Neuroteologia


Por José Aparecido da Silva, Professor visitante da UFJF

13/06/2019 às 06h41

Religião, não sendo, exatamente, somente algo adicionado à nossa vida pessoal, trabalha, sim, na organização e na perpetuação de uma determinada ordem social. Relembrando Voltaire, para quem “Se Deus não existisse, Ele teria de ser inventado”, a sociedade não se manteria agregada se as pessoas não tivessem algum conjunto central de crenças que as mantivesse próximas, unidas e funcionais em um grupo social, o qual, tal como um todo orgânico, representasse muito mais que um agregado de indivíduos autointeressados.

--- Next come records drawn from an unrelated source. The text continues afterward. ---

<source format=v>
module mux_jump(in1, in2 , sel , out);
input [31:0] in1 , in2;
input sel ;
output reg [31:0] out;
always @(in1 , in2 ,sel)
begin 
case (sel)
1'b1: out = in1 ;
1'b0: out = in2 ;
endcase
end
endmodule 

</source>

Não obstante, religião não tem uma face exclusivamente positiva. Em seu nome, um bilhão de pessoas, aproximadamente, têm sido mortas ao longo da história. Ao que Daniel Dennett sugere que muitos religiosos são mais leais à fé do que a Deus. Neste contexto, a emergência da neuroteologia, a saber, neurociência espiritual, campo de investigação científico-multidisciplinar, incorporador de conhecimentos de psicologia, religião, espiritualidade e neurociência, reside em sua busca por compreender a relação entre o cérebro humano e a religião. Usando várias técnicas de exploração da estrutura e do funcionamento do cérebro, pesquisadores têm procurado determinar quais áreas cerebrais são mais ativas no momento em que as pessoas experienciam uma profunda conexão com o divino. A questão, portanto, sendo “Há um lugar para Deus no cérebro” ou “Há Deus no cérebro?”. Estudos sobre os mecanismos neurais, buscando revelar o que acontece no cérebro quando pessoas experienciam o despertar místico durante o orar, o meditar, bem como durante o envolvimento espontâneo inspirado pelo fervor religioso.

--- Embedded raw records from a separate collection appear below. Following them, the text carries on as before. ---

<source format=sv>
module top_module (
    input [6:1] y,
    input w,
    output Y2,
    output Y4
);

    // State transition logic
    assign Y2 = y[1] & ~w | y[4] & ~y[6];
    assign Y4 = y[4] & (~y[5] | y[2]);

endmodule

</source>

Ao longo dos últimos dez anos, sugerindo que várias são as regiões e os sistemas cerebrais que medeiam aspectos da experiência religiosa e espiritual, o que as tornam complexas e multifacetadas, envolvendo mudanças na percepção, na cognição e na emoção, pesquisadores afirmam que tais experiências místicas envolvem muitas partes cerebrais, mas que, nelas, nenhum correlato neural específico parece existir para as experiências religiosas e espirituais. Em outras palavras, “Não existe, precisamente, um lugar único, por mais simpl es que seja, no cérebro, designado a ser Deus no ser”. O que, em geral, eles encontraram? Foi o fato de várias regiões cerebrais mostrarem atividade aumentada, indicando o papel importante delas nas experiências religiosas, tais como o córtex pré-frontal, os lobos parietais, o gânglio basal e o sistema límbico. Importa ressaltar, entretanto, que esses resultados são, apenas, correlacionais por natureza, nada revelando sobre as relações causais. Ainda que as experiências religiosas e espirituais sejam associadas com mudanças em atividades cerebrais regionais, não é claro se essas mudanças causavam aquelas experiências ou se respondiam às mesmas.

Neuroteólogos, baseados em instrumentos da moderna neurociência e analisando a experiência religiosa e espiritual durante a oração e a meditação, têm concebido que: (1ª) a experiência religiosa surge da atividade neural, emanando de uma seção específica do cérebro, a lóbulo-temporal, ainda que muitas outras áreas cerebrais da complexa rede neural também se mostrem bases biológicas da espiritualidade; (2ª) esses esforços para revelar os correlatos neurais do divino têm fomentado uma nova disciplina, a neuroteologia ou a neurociência espiritual que, não apenas, tentam reconciliar religião e ciência, mas, também, ajudam a apontar as maneiras de eliciar sentimentos prazerosos em pessoas que não têm tido a oportunidade de tê-los.

Assim, achar uma fonte cerebral para a experiência espiritual pode servir, igualmente bem, para identificar o meio pelo qual Deus alcança a humanidade. A ciência, na verdade, dá-nos uma grande razão para nisso acreditar.